Identify Cloud Chamber Trails
Observe the vapor trails and see if you can identify the type of radiation. Also, look for wavy or forked tracks.
- Short, thick trails: Short, thick trails come from alpha particles. You might not see many of these unless you have a radioactive item sealed within the jar.
- Long, straight trails: Long, straight trails comes from muons. Muons are subatomic particles that form when cosmic rays interact with the atmosphere.
- Curling or zig-zag trails: Electrons and their antimatter counterparts called positrons readily interact with matter. They bounce around with each interaction, leaving wavy trails.
- Forked trails: Forked trails indicate radioactive decay. When particles decay, they release smaller particles, such as electrons and neutrinos. These particles shoot off from the main track.
You may see trails you don’t expect. Keep in mind, air contains traces of radioactive tritium, radon, and other isotopes. Also, you may see condensation trails from the daughter isotopes of a radioactive source.
- Alcohol is flammable, so keep it away from a heat source or open flame.
- Both isopropyl alcohol and methyl alcohol are toxic. Do not drink them. Isopropyl alcohol or rubbing alcohol is much less toxic than methanol. If you use methanol, also avoid skin contact or vapor inhalation.
- Handle dry ice using gloves or tongs because it is cold enough to cause frostbite on contact.

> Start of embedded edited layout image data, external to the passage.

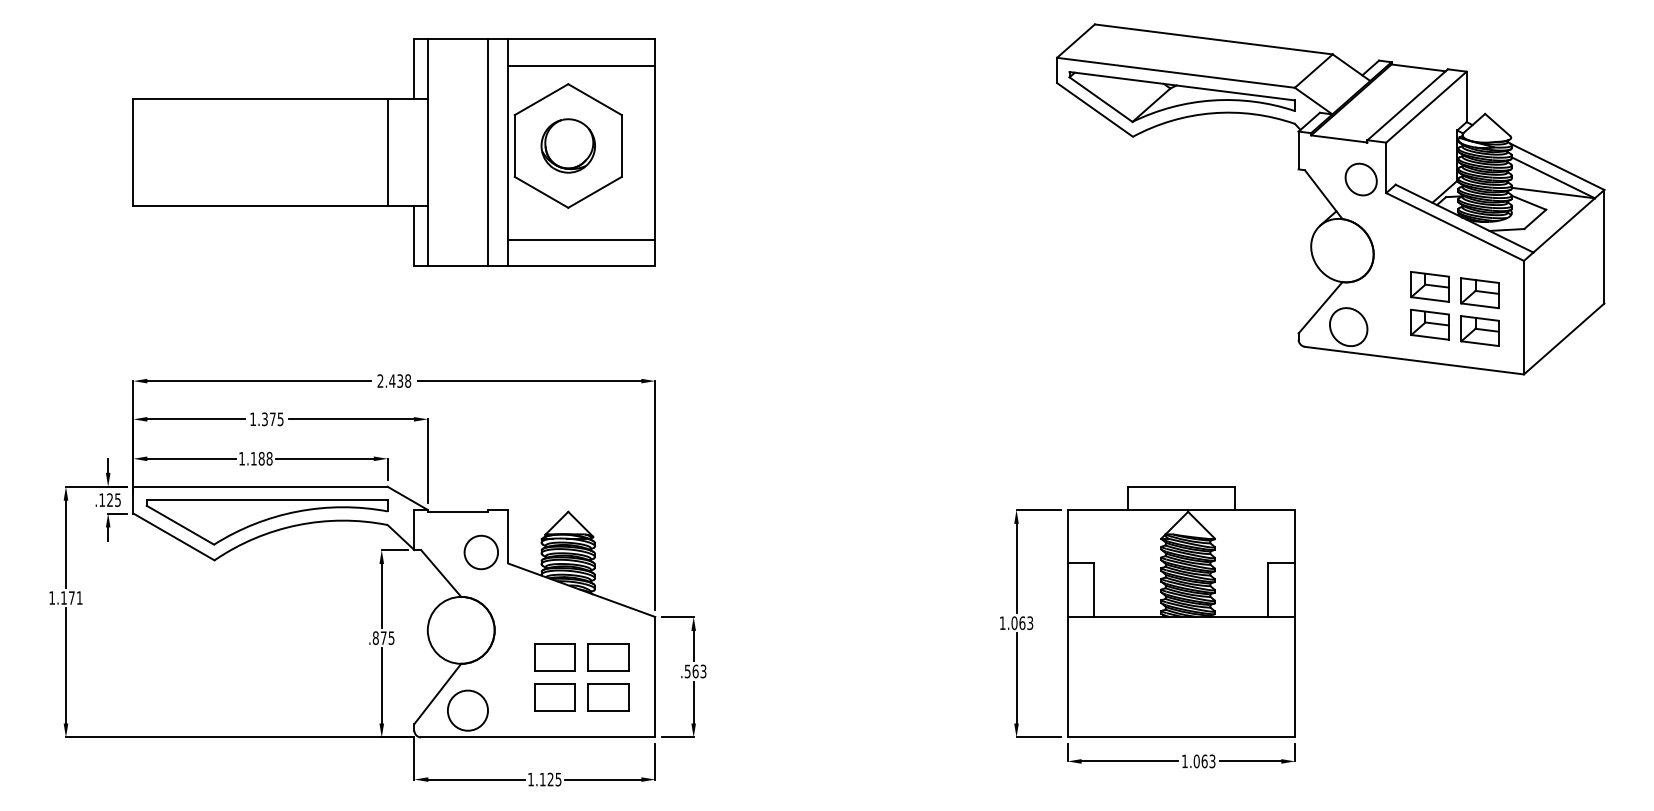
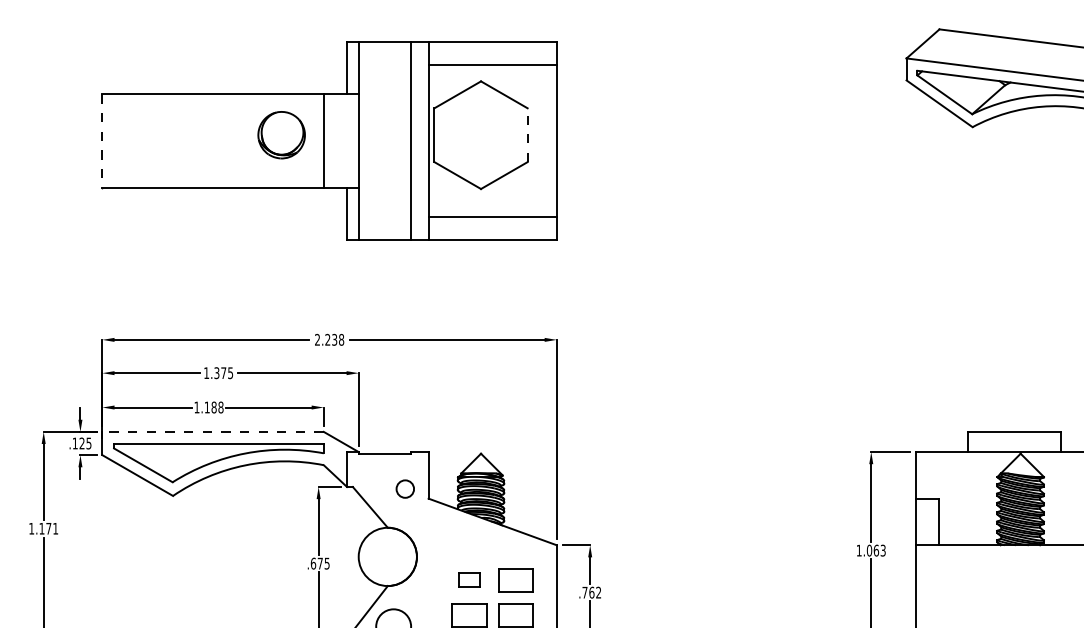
part: (567, 145) -> (280, 134), moved
line: (621, 146) -> (527, 135), solid -> dashed
line: (133, 152) -> (102, 140), solid -> dashed
text: (392, 380) -> (327, 339), 2.438 -> 2.238
line: (260, 486) -> (213, 431), solid -> dashed
circle: (481, 552) -> (405, 489), size x0.6
text: (375, 637) -> (313, 563), .875 -> .675
part: (554, 657) -> (469, 580), size x0.6
text: (695, 671) -> (591, 592), .563 -> .762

- Don’t store dry ice in a sealed container because pressure build-up may burst it. Put dry ice in a paper bag or in a foam cooler with a lid that rests on top.
Difference Between a Cloud Chamber and a Bubble Chamber
A bubble chamber works on the same principle as a cloud chamber. The difference is that a bubble chamber contains superheated liquid instead of supersaturated vapor. A bubble chamber is a cylinder filled with liquid heated to just above its boiling point. The usual choice is liquid hydrogen. Applying a magnetic field makes ionizing radiation spiral according to its speed and charge-to-mass ratio. So, bubble chamber trails offer more information about the type of radiation and track more energetic particles than cloud chambers.
- Das Gupta, N. N.; Ghosh S. K. (1946). “A Report on the Wilson Cloud Chamber and its Applications in Physics”. Reviews of Modern Physics. 18 (2): 225–365. doi:10.1103/RevModPhys.18.225
- Glaser, Donald A. (1952). “Some Effects of Ionizing Radiation on the Formation of Bubbles in Liquids”. Physical Review. 87 (4): 665. doi:10.1103/PhysRev.87.665
- “The Nobel Prize in Physics 1927“. www.nobelprize.org.